At any rate, here is what my flatmate had to say in response. I highlighted...well, the highlights (poor spelling, paranoia, unnecessarily mean and belittling statements...).

"This is about more than just taxes, this is about the government taking a piss on the constitution. This is about them stripping us of our rights every day. This is about you wanting things and not wanting to pay for it. And even if this was a good idea and would make healthcare better (which it wont) we cant afford it and it will drive our country into bankruptsy. I am not surprised you want it though, you blame all your problems on someone else and expect others to take care of you and pay for everything. The responsibility to take care of yourself is on the individual, when the government has countrol they have all the power and can litterally decide who lives and who dies. This bill will change the fundementals of our country and alow them to take more of our God given rights away.

But it gets worse, in the bill they are changing education. If this is passed you will no longer be able to take a student loan from a bank but willl have to go through the government. They will then be able to decide who gets an education and who doesnt. You should be alright though bc you are in the bottom of the intelectual poole and they will certainly take care of the dumber, less fortunate portion of the country and make thoughs who worked hard find their own way. But they wont be able to bc they took away private funding.

This bill is the first movement to a socialist country, a style of government that millions have fought and died to get away from. But that doesnt matter to you, you just want a free lunch no matter what the real cost of our liberties is.

Oh, and maybe you should do a little research and see that Obamas sad stories about ppl dying with no healthcare are a bunch of lies. Most of them were taken care of and died of natural caused, something that is sad but will always happen"

I love the one about God-given rights being taken away. Is not health a God-given right? Obviously not to him. His terrible comments to our friend about him being at the bottom of the intellectual gene pool (and HE'S one to be talking with 3rd grade grammar and spelling like that!) and such left me incensed and I really wanted to tear into him. I thought better of it, however. Our friend didn't respond negatively, either. I knew he wouldn't.

Heh, had I been in the apartment when the bill passed I bet I could've witnessed a heart attack or two. My present company, gracious enough to put me up for the evening after a great day of golf, are uninterested in American politics and we've spent our time watching Jim Furyk win at Innisbrook, sipping fantastic tea, and having grand conversations. It's a nice little life they've carved out for themselves.

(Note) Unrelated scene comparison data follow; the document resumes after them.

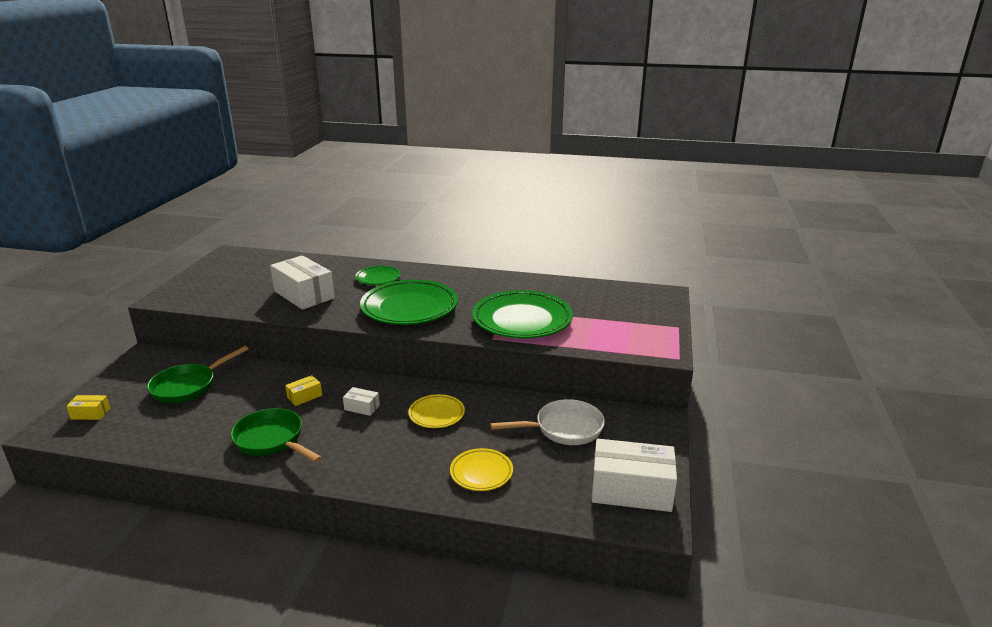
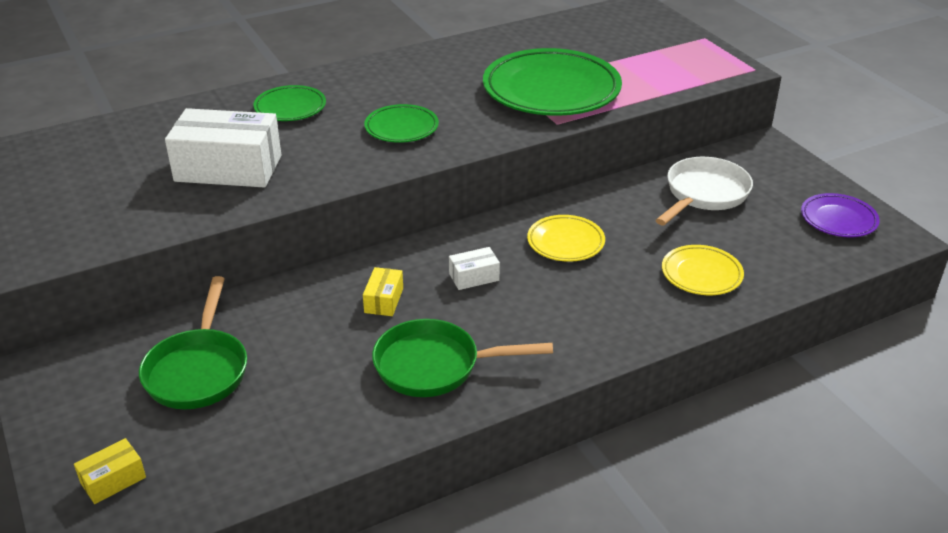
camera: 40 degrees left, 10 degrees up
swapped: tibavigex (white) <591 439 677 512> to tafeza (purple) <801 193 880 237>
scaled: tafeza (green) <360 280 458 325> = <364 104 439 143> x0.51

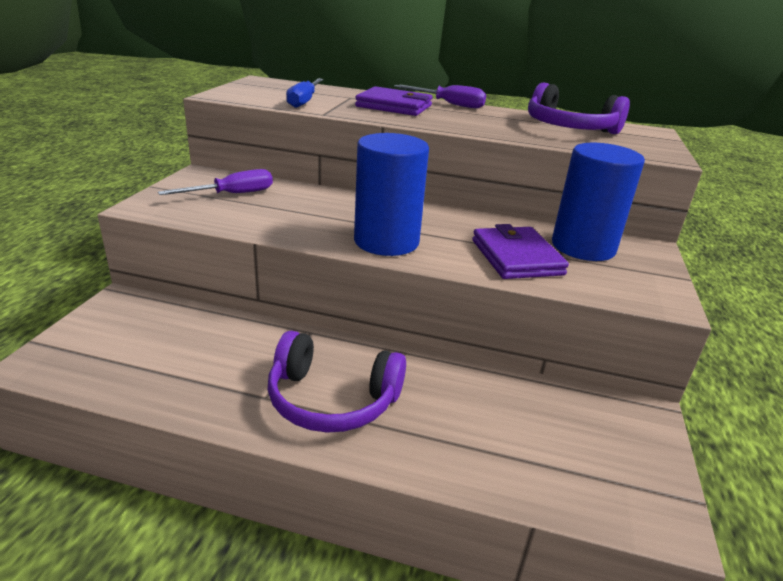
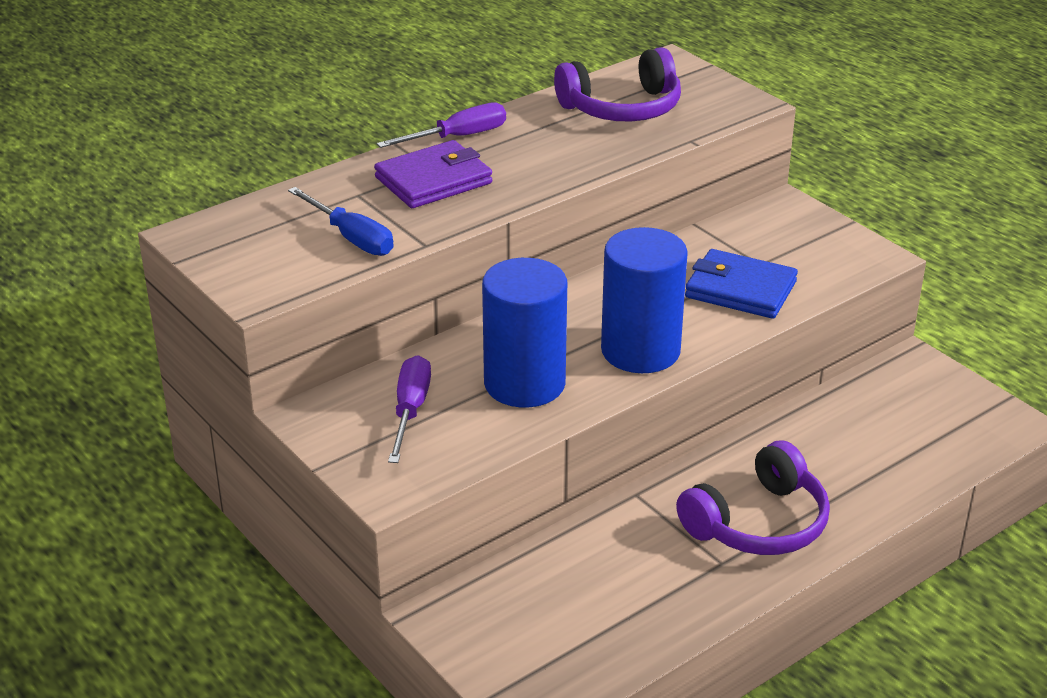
camera: 50 degrees left, 5 degrees up
shifted: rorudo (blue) <552 143 645 261> to <482 258 567 407>
repainted: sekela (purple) <472 224 569 279> to sekela (blue) <685 249 798 319>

In unrelated news, I met with my advisor last week to discuss the term, what the future terms will hold, and how I'm feeling in general about the road to medical school. She paid me some high compliments, best of which was that I'm a strong, lively, and memorable presence...that I have a way with words, good sense of humour, make great eye contact, and generally exude an air of relaxed confidence. I felt myself turn bright red when the compliments started raining down. If I didn't know better, I'd have thought she was hitting on me. Those are not things that I hear very often about myself, and I don't even know if I believe most of them to be true. However, she seemed convinced that as long as I can construct a good story, I'll have no problem with medical school admissions committees. I reckon I'll know for sure in two years' time.